*** Opening Text under study ***

9 Steps to a Career-Enhancing PA Contract
How healthy and career-enhancing is your employment contract? At its best, a PA employment contract offers not only important protections, acting as a kind of preventive professional medicine, but also includes career-boosting elements that reflect your professional priorities.
3 Poison Pills to Avoid in Your PA Contract
All kinds of career-altering clauses can lurk in an employment contract, so I’d like to discuss some of the most important ones to keep an eye out for. As much as a particular position may appeal, and as eager as you may feel to sign the contract, look before you leap, for buried in the fine print can lurk some very consequential clauses. Here are three of the most common:
1. Career-binding restrictive covenants
Read very carefully if your contract contains a restrictive covenant, also known as a covenant not to compete. Assume that the employer will seek to enforce it exactly as written—otherwise, you may end up in court to litigate its enforceability. I’ve spoken to many PAs who only realized just how limiting the terms of a non-compete were when leaving a position (as they were reminded of its terms by an employer unhappy with their departure). Make sure not to sign away your future career options by agreeing to unfair restrictions on the location or specialty of your future practice; analyze practice radius and specialty restrictions carefully and assume the employer will seek to enforce them.
2. Inadequate malpractice coverage
Malpractice coverage agreements could cost you thousands. What does your contract stipulate concerning responsibility for “tail” coverage when you leave a position (assuming you have claims-made rather than more inclusive occurrence coverage)? While some tail coverage costs may be unavoidable, try to change contract clauses that make you responsible for paying for tail coverage if you are terminated without cause.
3. Terms that automatically renew each year
If the terms of your contract state that they will automatically renew each year, consider negotiating a change to that language in which the contract is open to yearly renegotiation (so that you’re not stuck with your initial contract terms forever). It’s in your interest to be able to renegotiate essential contract issues like your schedule, responsibilities, pay, and benefits.

*** Closing Text under study ***
*** Opening Data block ***

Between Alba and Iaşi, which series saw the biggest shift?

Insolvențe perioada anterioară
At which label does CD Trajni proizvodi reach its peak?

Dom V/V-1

*** Closing Data block ***

• **Problems to solve**:
1. In the text on PA contracts above, copy the passage from "2. Inadequate malpractice" to "terminated without cause." word for word.
2. Answer these questions using the text on PA contracts above:
(a) What other name does it give for a restrictive covenant?
(b) What kind of malpractice coverage does it call more inclusive than claims-made coverage?
(c) Which four contract issues does it say you should be able to renegotiate?

• **Solution list**:
1.
2. Inadequate malpractice coverage
Malpractice coverage agreements could cost you thousands. What does your contract stipulate concerning responsibility for “tail” coverage when you leave a position (assuming you have claims-made rather than more inclusive occurrence coverage)? While some tail coverage costs may be unavoidable, try to change contract clauses that make you responsible for paying for tail coverage if you are terminated without cause.

2.
(a) A covenant not to compete.
(b) Occurrence coverage.
(c) Your schedule, responsibilities, pay, and benefits.